3) Outer Tube Anti-wear Metal removal (sits below Oil Seal) - Can this be removed easily without special seal removal tool? Yes, this is also easily removed.

4) Outer Tube Metal, Spacer and Oil Seal Installation - Can this be achieved using a piece of PCV piping without the specail seal installation tool? Yep, I have done this many times.

While you have the forks apart you might want to install some Progressive Suspension or Race Tech fork springs. This is one of the best bang-for-the -buck improvements you can do to these bikes.


Good luck,
Joe








 
Thanks for the reply. Yes I do have an impact - sounds like I should be all set...

VUR
 
I would add that if you're ordering OEM parts, add in a couple of the allen head damper rod bolts at the bottom of the fork legs along with their copper sealing washers. Should only be another 5 or 6 bucks.

The bolts are a special thread you can't just grab at the hardware store, and sometimes they are stuck in there harder than you think, or your allen bit slips or something, and you hate to put a boogered-up bolt back in to deal with in the future...
 
Occasionally the seals can become 'welded' in if they've been in place for years and I've had to resort to a blowtorch on a few occasions. If they are really stuck and you can burn off the rubber they pop out ok.
 
Trying to turn the damper rod bolt before stripping the forks sometimes helps with getting it unstuck, having the forks upside down with a mate putting some pressure on the leg helps even more but the can still be a real bitch

Opening up the forks as normal & holding the rod with a T-bar as per the manual can still be awkward but most will go with minimal struggle, on the ocasional one ive had to resort to drilling the head of the cap head bolt off & sorting it out later, not really a problem if you are carefull & ive never had a problem finding a replacement cap head bolt (common bike thread)

Seals can be done without stripping the forks if you are very carefull not to mark the leg where the seal sits or the stauntion,this is the old bike shop way of doing it but of course they will charge you for a full stip down & rebuild ;)

i didnt look at the seal removal tool as no such thing is needed if you do the job properly & strip the leg, once all the internals are out just grip one half in one hand & the other half in the other hand & tug this acts like a slide hammer & will bring all the bushes & the oil seal with it as it comes apart
 
Salty Monk told me a trick to hold those damper rods; find a spark plug socket with a hex on the outside bottom - the hex is the perfect size to fit into the damper rod hex. You just have to stick a long extension inside the socket, inserting the extension backwards onto the socket so the hex is on the bottom. Worked just fine when taking apart my 850 forks.

Good luck.
 
Yep, couldn't agree more. I made up my damper rod tool by using a spark plug socket welded to a long 1/2" rod then welded a 1/2" socket to that.
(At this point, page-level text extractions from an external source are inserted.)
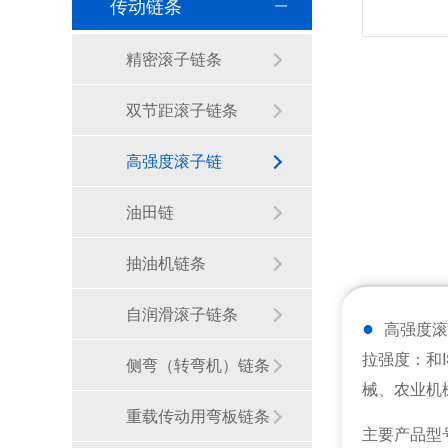
传动链条
精密滚子链条
双节距滚子链条
高强度滚子链
油田链
抽油机链条
自润滑滚子链条
●
高强度滚
拉强度：和
侧弯（转弯机）链条
械、农业机
重载传动用弯板链条
主要产品型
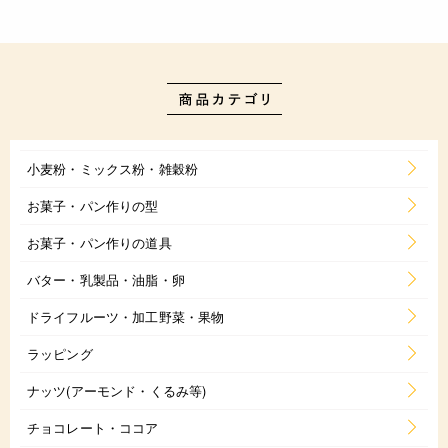
小麦粉・ミックス粉・雑穀粉
お菓子・パン作りの型
お菓子・パン作りの道具
バター・乳製品・油脂・卵
ドライフルーツ・加工野菜・果物
ラッピング
ナッツ(アーモンド・くるみ等)
チョコレート・ココア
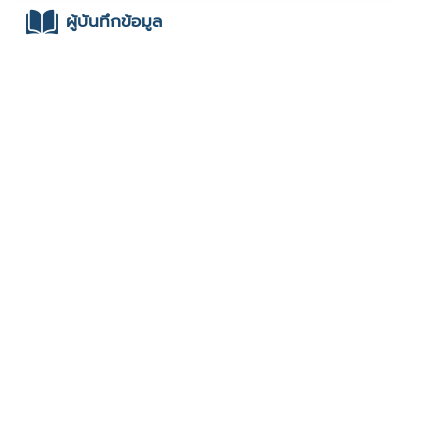
ผู้บันทึกข้อมูล
- มหาวิทยาลัยราชภัฏเชียงราย : มหาวิทยาลัยราชภัฏ
เชียงราย : 2567 Festival
ช่องทางติดต่อ
-
มีผู้เข้าชมจำนวน :653 ครั้ง
บันทึกข้อมูลเมื่อวันที่ : 21/03/2024 - ปรับปรุงล่าสุดวันที่ :
08/07/2024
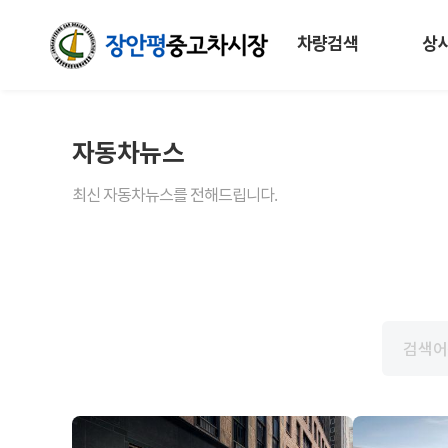
차량검색
상
자동차뉴스
최신 자동차뉴스를 전해드립니다.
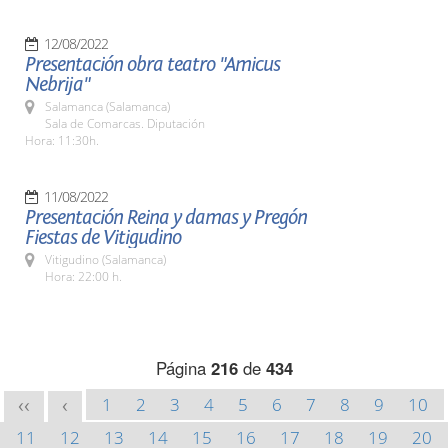
12/08/2022
Presentación obra teatro "Amicus
Nebrija"
Salamanca (Salamanca)
Sala de Comarcas. Diputación
Hora: 11:30h.
11/08/2022
Presentación Reina y damas y Pregón
Fiestas de Vitigudino
Vitigudino (Salamanca)
Hora: 22:00 h.
Página
216
de
434
1
2
3
4
5
6
7
8
9
10
<<
<
11
12
13
14
15
16
17
18
19
20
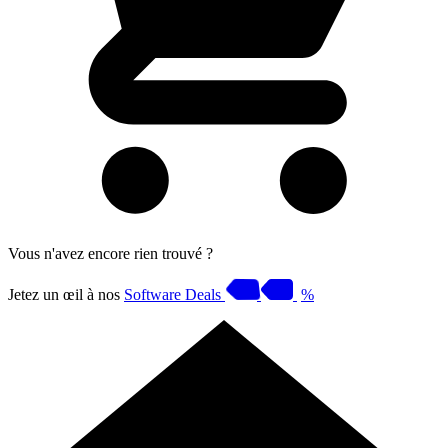
Vous n'avez encore rien trouvé ?
Jetez un œil à nos
Software Deals
%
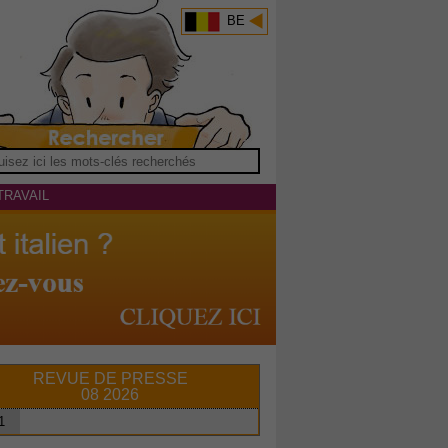
BE
TRAVAIL
REVUE DE PRESSE
08 2026
1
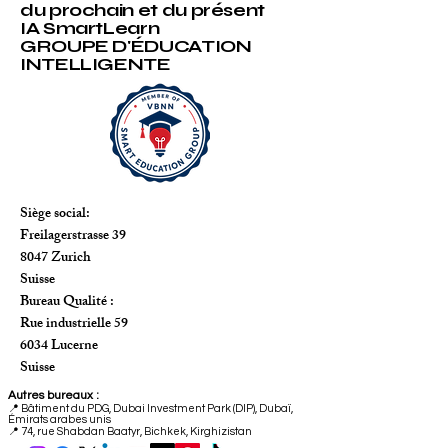
du prochain et du présent
IA SmartLearn
GROUPE D'ÉDUCATION
INTELLIGENTE
Siège social:
Freilagerstrasse 39
8047 Zurich
Suisse
Bureau Qualité :
Rue industrielle 59
6034 Lucerne
Suisse
Autres bureaux :
📍
Bâtiment du PDG, Dubai Investment Park (DIP), Dubaï,
Émirats arabes unis
📍 74, rue Shabdan Baatyr, Bichkek, Kirghizistan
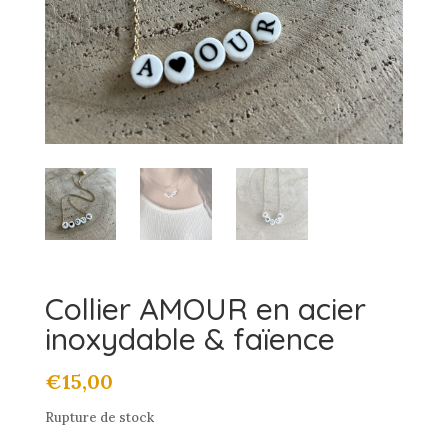
Collier AMOUR en acier
inoxydable & faïence
€
15,00
Rupture de stock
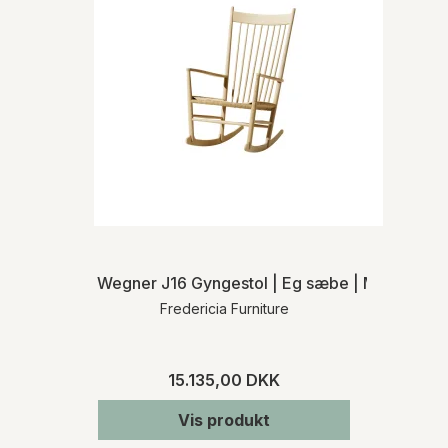
Wegner J16 Gyngestol | Eg sæbe | MH
Fredericia Furniture
15.135,00 DKK
Vis produkt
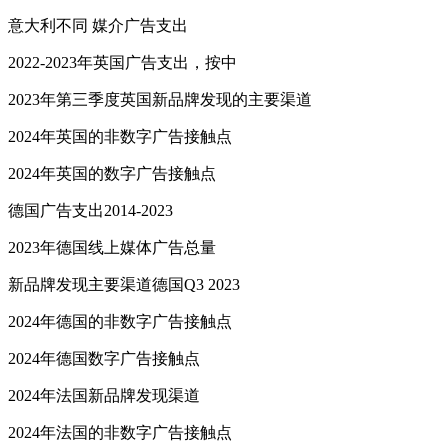
意大利不同 媒介广告支出
2022-2023年英国广告支出，按中
2023年第三季度英国新品牌发现的主要渠道
2024年英国的非数字广告接触点
2024年英国的数字广告接触点
德国广告支出2014-2023
2023年德国线上媒体广告总量
新品牌发现主要渠道德国Q3 2023
2024年德国的非数字广告接触点
2024年德国数字广告接触点
2024年法国新品牌发现渠道
2024年法国的非数字广告接触点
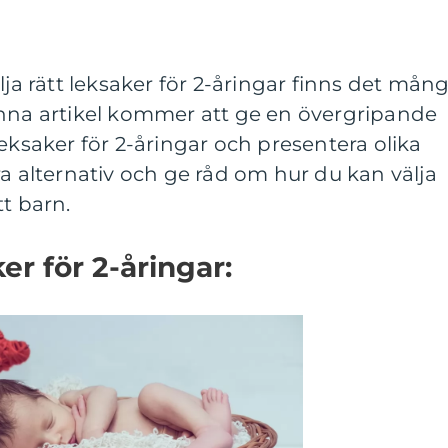
lja rätt leksaker för 2-åringar finns det mån
enna artikel kommer att ge en övergripande
eksaker för 2-åringar och presentera olika
ra alternativ och ge råd om hur du kan välja
tt barn.
er för 2-åringar:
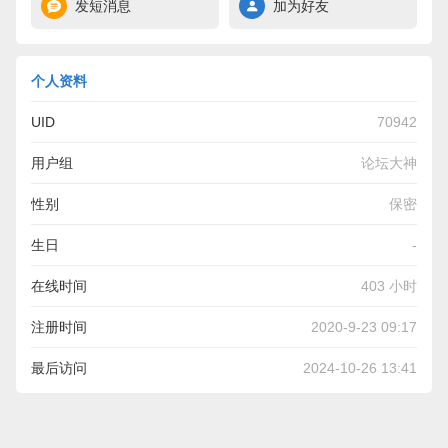
发短消息
加为好友
个人资料
UID
70942
用户组
论坛大神
性别
保密
生日
-
在线时间
403 小时
注册时间
2020-9-23 09:17
最后访问
2024-10-26 13:41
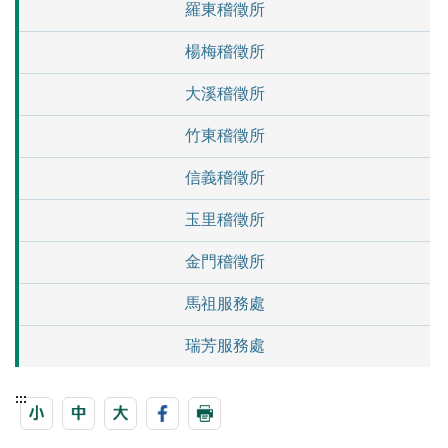
羅東稽徵所
楊梅稽徵所
大溪稽徵所
竹東稽徵所
信義稽徵所
玉里稽徵所
金門稽徵所
馬祖服務處
瑞芳服務處
:::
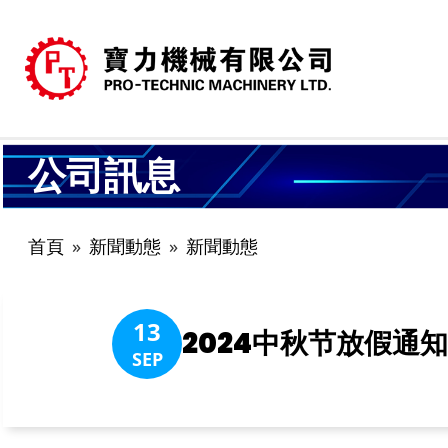
公司訊息
首頁
新聞動態
新聞動態
13
2024中秋节放假通
SEP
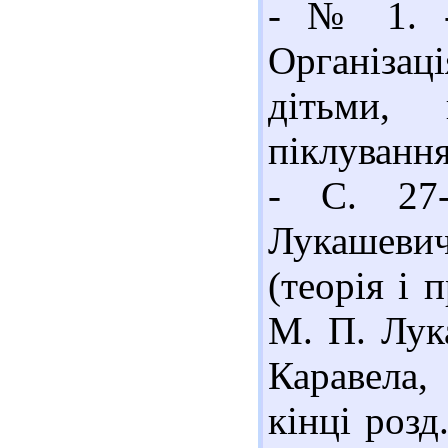
- № 1. -
Організаці
дітьми, 
піклування
- С. 27-
Лукашевич
(теорія і 
М. П. Лука
Каравела,
кінці розд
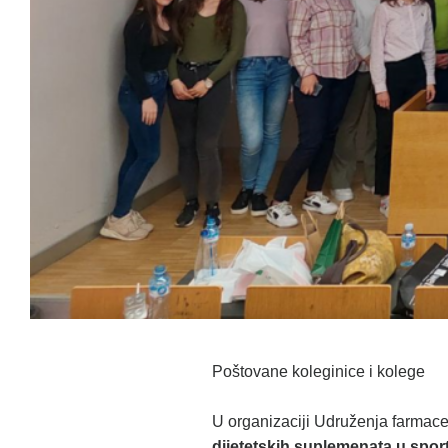
Poštovane koleginice i kolege
U organizaciji Udruženja farmace
dijetetskih suplemenata u spor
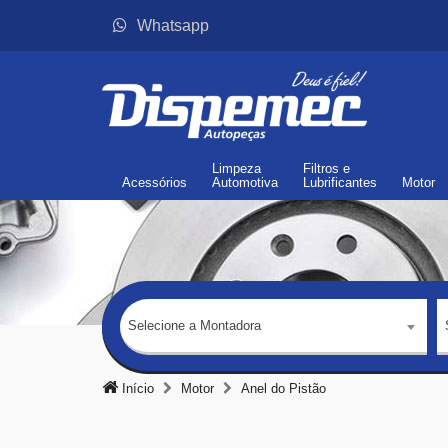
Whatsapp
Limpeza
Filtros
e
Acessórios
Automotiva
Lubrificantes
Motor
Selecione a Montadora
Início
Motor
Anel do Pistão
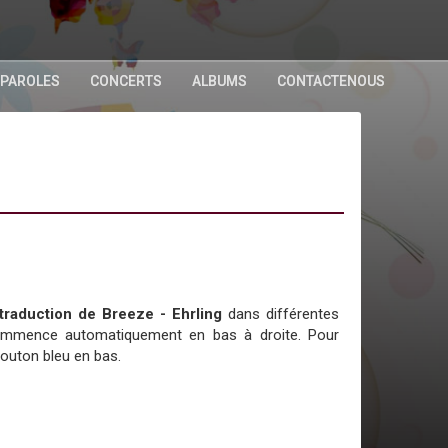
 PAROLES
CONCERTS
ALBUMS
CONTACTENOUS
a traduction de Breeze - Ehrling
dans différentes
commence automatiquement en bas à droite. Pour
bouton bleu en bas.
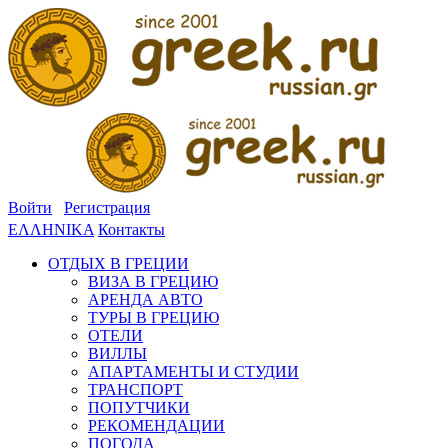
Войти
Регистрация
ΕΛΛΗΝΙΚΑ
Контакты
ОТДЫХ В ГРЕЦИИ
ВИЗА В ГРЕЦИЮ
АРЕНДА АВТО
ТУРЫ В ГРЕЦИЮ
ОТЕЛИ
ВИЛЛЫ
АПАРТАМЕНТЫ И СТУДИИ
ТРАНСПОРТ
ПОПУТЧИКИ
РЕКОМЕНДАЦИИ
ПОГОДА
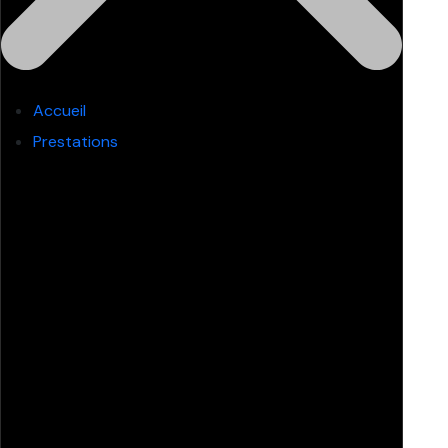
Accueil
Prestations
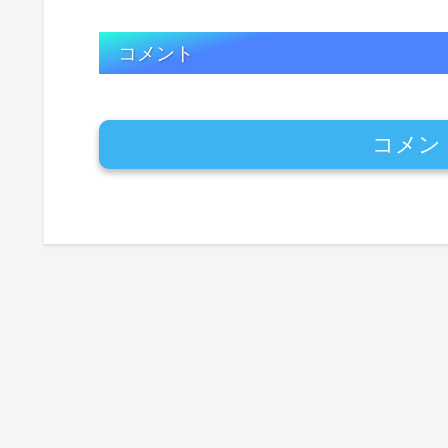
コメント
コメン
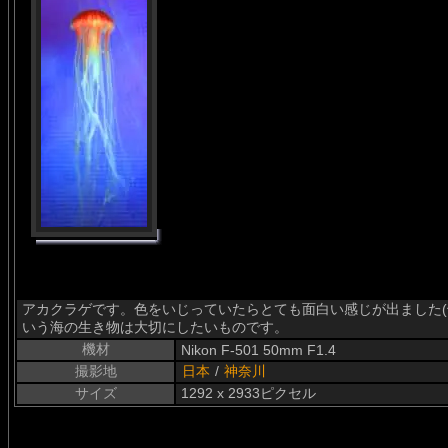
アカクラゲです。色をいじっていたらとても面白い感じが出ました(^^
いう海の生き物は大切にしたいものです。
機材
Nikon F-501 50mm F1.4
撮影地
日本
/
神奈川
サイズ
1292 x 2933ピクセル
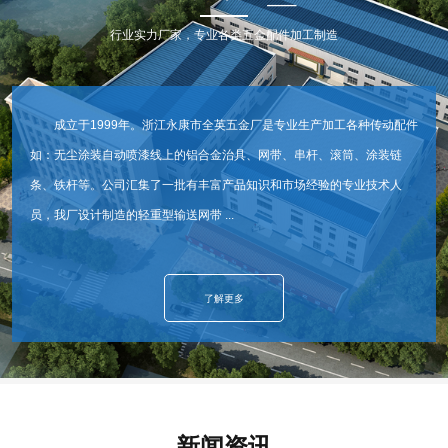
行业实力厂家，专业各类五金配件加工制造
成立于1999年。浙江永康市全英五金厂是专业生产加工各种传动配件
如：无尘涂装自动喷漆线上的铝合金治具、网带、串杆、滚筒、涂装链
条、铁杆等。公司汇集了一批有丰富产品知识和市场经验的专业技术人
员，我厂设计制造的轻重型输送网带 ...
了解更多
新闻资讯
Hey presto, just put a socket wrench on it and off she comes. Have used it numerous times for myself and others, and works a treat.
 
On mine, didn't have to weld anything. Just stick the socket on the end of a long extension. Done. Worked great.
 
On mine, didn't have to weld anything. Just stick the socket on the end of a long extension. Done. Worked great.
How long does the extension need to be. Is this thing a long way down inside the leg.
 
i wonder if the broom handle works if you want to torque the bolt to the specified setting

I always try the broom handle first - works sometimes / usually. You can torque up properly as the damper 'bites' and holds itself as soon as it starts to tighten.
 
Here's your tool for getting at the hex nut in the tube:

100_6362.jpg


100_6364.jpg


Add enough extensions to use a ratchet. Some spark plug sockets won't let you put the extension on backwards, but a Craftsman socket will.
 
Reasonably.... You can do it with a SEARS Craftsman socket that has the 19mm hex & about 1.5 foot of extension bars (one of those cheap $10 3 packs will do it).

You can also get a length of stud & lock 2 nuts together on it at both ends (or weld them) & use that. I forget what size stud you need to get near to a 19mm AF nut but it's probably something like 5/8"

Dan :)
 
I just use a 2 foot long piece of 1/2 threaded ready-rod with nuts double nutted on each end. If it's long enough you can just stick it in a vice which makes it easier to work on.